EHA 2016
Improved survival in adult ALL
Dr Nina Toft - Rigshospitalet, Copenhagen, Denmark
I’m here to present de novo data. It’s a protocol used in treating ALL patients 1-45 years and it’s a known fact that children with ALL have a better survival than adults. After the year 2000 many publications came showing that young adults transferred to a paediatric ward had a better survival compared to young adults who were treated in an adult ward. So this led to the implementation of paediatric protocols in many countries and the Nordic and Baltic countries also approached this.
Our purpose of this research was to find out why children have a better survival than adults and my main focus today will be to show you if we could improve this survival by changing the protocol to these more intensified paediatric protocols.
The next slide is a bit busy but I want to show you the protocol which is quite complex and first some facts. We used one common protocol for all patients, 1-45 years. It’s Philadelphia negative ALL which is important to say. All patients had identical diagnostics and were risk stratified the same way and were treated the same way. They were divided into four risk groups and we have included 1509 patients, this was until the end of 2014, but the protocol continues. We are seven countries that united, that’s the Nordic countries, Denmark, Sweden, Norway, Iceland, Finland and then Lithuania and Estonia. We have now in this cohort 221 adult patients, when I say adult I mean 18 and up to 45, and we have now a median follow up of four years.
The protocol is shown here and the patient enters at day one. This is where they are divided into induction therapy which will last for four weeks. Depending on a few cytogenetic changes and P or G immune phenotype, they will have induction for four weeks and then we take a bone marrow and we evaluate the response to chemotherapy. We call it minimal residual disease and it’s done day 29, you see it here. If you have a good response you can continue in either a standard risk or an intermediate risk treatment. If you have a poor response you can go to high risk black therapy and if you have a very poor response day 29 you are directed to high risk, at least three blocks and then transplanted. Then you continue in your chosen arm. Then day 79 a new bone marrow is done and if you still have signs of leukaemia that is more than 0.1% by minimal residual disease methods, PCR and Flow, you are also directed to transplantation in first remission. Otherwise you continue and the total length is 2.5 years for all patients with maintenance therapy.
The results are shown here. These are the results for the whole cohort and, as expected, you see the young children here, they are 1-9 years old, they are known to have the best survival and it’s expected they do very well. This is event free survival. Here you have the teens and the teenagers, they are 10-17 years old, also very good survival. Here in yellow you have the adults that are 18-45. I’ve put in this line to show you the data that I have access to, this is the Danish cohort of patients, 108 patients treated before we initiated the paediatric treatment. So these patients are also Philadelphia negative, fully treated 2.5 years with a traditional adult regime. They have an event free survival of 42%. So we are pleased with the results and we expect to continue this.
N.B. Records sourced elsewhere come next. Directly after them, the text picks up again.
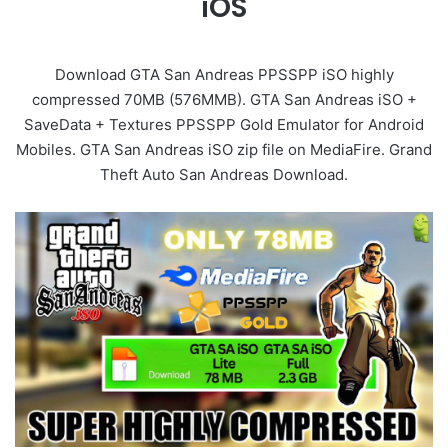
iOS
Download GTA San Andreas PPSSPP iSO highly
compressed 70MB (576MMB). GTA San Andreas iSO +
SaveData + Textures PPSSPP Gold Emulator for Android
Mobiles. GTA San Andreas iSO zip file on MediaFire. Grand
Theft Auto San Andreas Download.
In conclusion, we have improved the survival for adult patients 18-45 years. We showed that the cure rates are close to those of children. I don’t have time today to show you the different risk groups, there are four risk groups as I mentioned, but if you compare an adult in the standard risk group with a child in the standard risk group there is no difference. They do the same, the same goes for the high risk group; age is not an issue here. For the intermediate risk group there is a difference, adults do not do the same as children but it’s close.
So what we need now is further cooperation because we need to unite to get more patients so we can show new developments faster. We also need to find new risk criteria because, as for the intermediate risk group, something is missing for the adults. We need more cytogenetics, we need something to define the patients as high risk or not. And then we need new drugs because with this method we’ve reached the limit of toxicity that we find reasonable.